When I think of Egypt, I think of Cleopatra (not mentioned at all), King Tut (about a page or two), and the great monuments (she did well with these).
So my overall sense of Egypt right now that I’m able to take away:
- – The Egyptian culture is centered around death with tombs, mummies, and pyramids
- – Lower Egypt is in the north; Upper Egypt is in the south
- – Hatshepsut – A very strong and powerful female pharoah
- – Thutmose III – a great leader and extended Egypt’s empire to the largest it would ever be
- – Akenaten – He introduced monotheism and was very motivated by the arts
- – Ramses II – He really liked himself and wrote his name everywhere… on everything. But didn’t do as much as the above rulers.
The author got a little lost in the details of covering the thousands of years of history. And she’s definitely not afraid to share her opinion, which at times, was nice to have. But then at the end of the book, she completely loses it, as you can see with the last paragraph.

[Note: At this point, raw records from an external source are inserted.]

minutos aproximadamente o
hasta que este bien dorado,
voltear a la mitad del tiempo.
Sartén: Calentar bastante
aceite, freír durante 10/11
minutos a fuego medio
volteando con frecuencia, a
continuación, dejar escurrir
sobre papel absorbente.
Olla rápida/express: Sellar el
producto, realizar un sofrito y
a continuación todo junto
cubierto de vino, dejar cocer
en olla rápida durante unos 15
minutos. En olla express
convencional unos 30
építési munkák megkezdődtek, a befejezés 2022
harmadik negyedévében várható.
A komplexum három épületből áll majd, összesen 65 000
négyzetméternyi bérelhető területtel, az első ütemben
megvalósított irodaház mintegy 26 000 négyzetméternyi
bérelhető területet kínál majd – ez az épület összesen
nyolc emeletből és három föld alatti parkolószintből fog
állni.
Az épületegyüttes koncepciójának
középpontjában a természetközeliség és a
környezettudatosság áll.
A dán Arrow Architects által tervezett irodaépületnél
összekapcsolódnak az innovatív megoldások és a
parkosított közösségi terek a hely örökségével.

“The lament for a dead child, the demand for justice, the lover’s yearning for this beloved-before our recognition of the universality of human emotion, time and distance shrink, the barriers of language, color, and nationality go down; we look into the mid of a man three millennia dead and call him ‘brother.'”
I’m not smart enough in how that last sentence, perhaps one of the most important in a book, relates to the subject of Egypt.
So, all in all, I am a little more informed on Egypt, but this book for the most part went over my head, and I absolutely don’t recommend as the introduction book to Egypt.